Depuis plusieurs années déjà, Elade et Vitalis échangeaient de tendres lettres, mais si respectueuses que, pour un étranger, l'amour y eût été indéchiffrable. Cela aurait pu continuer bien longtemps encore, car Vitalis, heureux de ce commerce subtil, n'avait jamais souhaité de dormir dans les bras de sa belle amie. Belle,—il la savait belle, par la pureté de son écriture, la délicatesse de ses pensées, la finesse rare de son parfum favori; belle,—mais beauté lointaine et inaccessible, beauté de madone ou de fée: il l'aimait en pensée seulement.

Mais Elade était femme. Elle voulut connaître son bien-aimé, le toucher, le posséder, car les femmes ont les instincts charmants de l'égoïsme, tels qu'ils s'épanouissent dans les gestes des enfants encore dénués d'hypocrisie.

Elle écrivit donc à Vitalis: «Vous terminez vos chères lettres par ces mots qui me troublent et parfois me brûlent:—Je vous baise les doigts,—ou, Je baise vos blanches mains,—ou, Je porte vos mains pures à mes lèvres,—ou encore par d'autres manières de dire toutes charmantes,—eh bien! venez faire ce que vous dites, et non plus seulement par métaphore, venez! Je vous les tends, mes deux mains, et je les donne à vos lèvres. Vitalis, vous aussi, donnez vos lèvres à mes mains. Je vous tends les mains et mes mains vous attendent.»

Vitalis fit atteler la voiture—un peu surannée—qui servait à sa mère à suivre les chasses dans leur forêt patrimoniale, et il partit pour le Château Singulier.

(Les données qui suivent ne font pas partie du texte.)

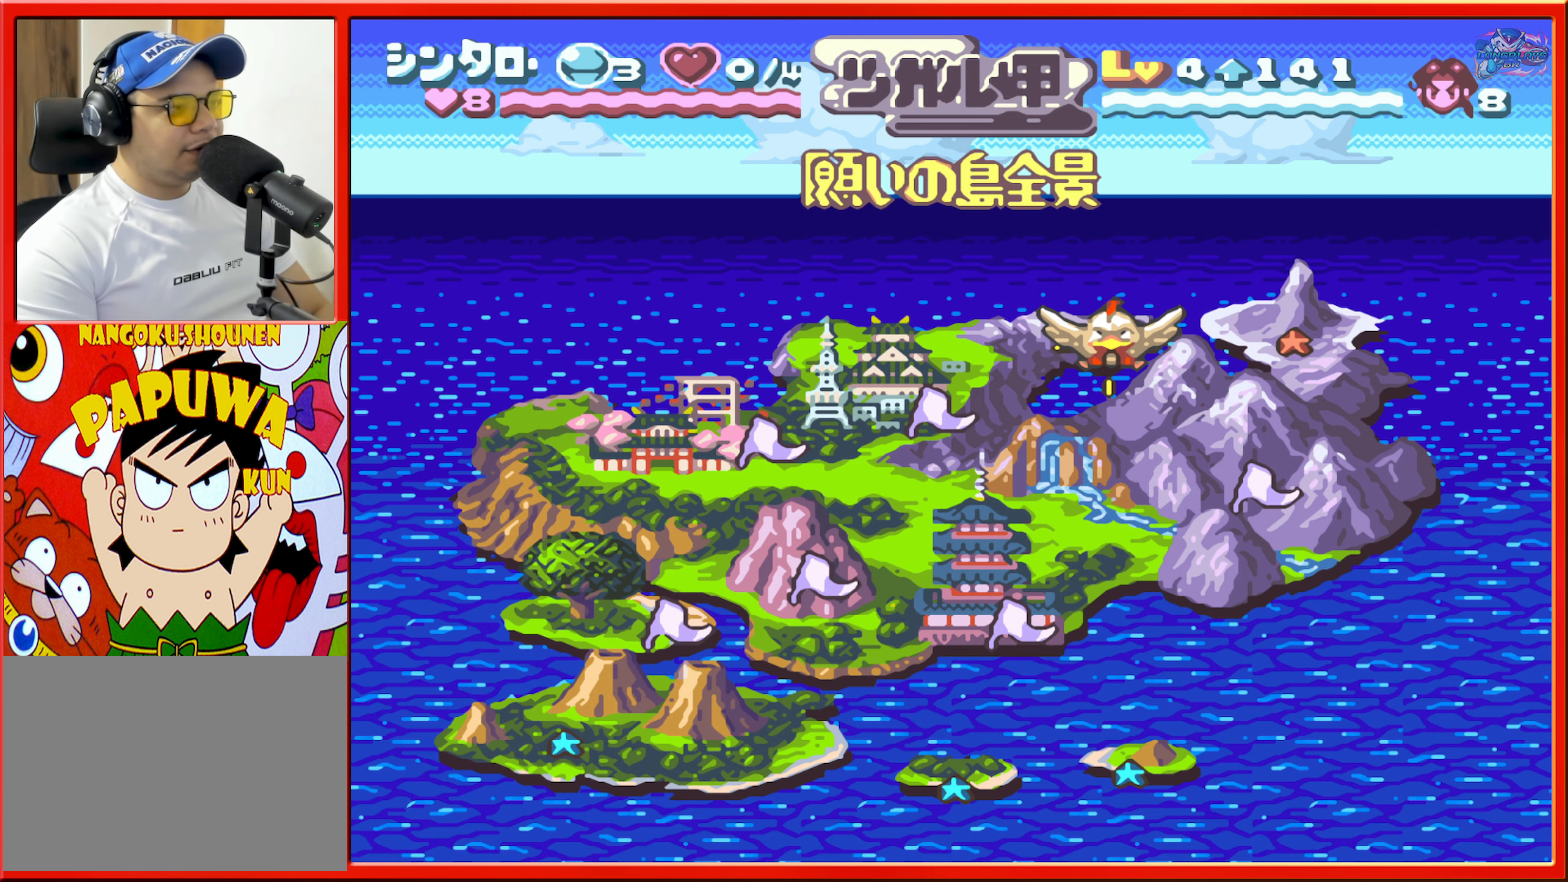
{"buttons": [], "events": []}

Après donc qu'il eut franchi le pont de planches et qu'il fut entré dans la prairie indéfinie, il sentit que son cœur se mettait à battre avec véhémence et, sans songer que cela pouvait avoir pour cause la crainte de l'inconnu, il murmura plusieurs fois à mi-voix: «Je l'aime, je l'aime! Je baiserai ses mains, qui m'ont écrit de si douces choses; je baiserai ses jeux, qui m'ont tant de fois regardé à travers les espaces complaisants. Elade, je vous verrai donc,—je verrai donc vos mains, vos mains!»

Il s'exaltait, mais pas tant qu'il ne pensât au droit chemin et, comme il sondait l'horizon avec une certaine anxiété, il aperçut, encore assez loin devant lui, un arbre tout seul. Le sentier s'effaçait de plus en plus; il mit le cheval dans la direction de l'arbre. L'arbre portait, écrits sur une planchette, ces mots consolateurs, mais illusoires, car il n'y avait aucun chemin visible: Chemin du Château Singulier.

Vitalis eut un moment d'angoisse; mais en cherchant à s'orienter, il aperçut encore un arbre, tout seul, au lointain. Il mit le cheval dans la direction de l'arbre. L'arbre portait la même inscription: Chemin du Château Singulier.

Vitalis interrogea une troisième fois l'horizon: un troisième arbre apparut. Longtemps, longtemps, Vitalis alla d'arbre en arbre, à travers l'océan changeant de la prairie indéfinie.

Quand il avait passé le pont de planches, le soleil se levait et souriait; maintenant, il se couchait et pleurait des larmes de sang. La nuit s'épandit; le brouillard, comme une houle invincible, inonda la prairie indéfinie,—et Vitalis, perdu dans les ténèbres, s'endormit et rêva.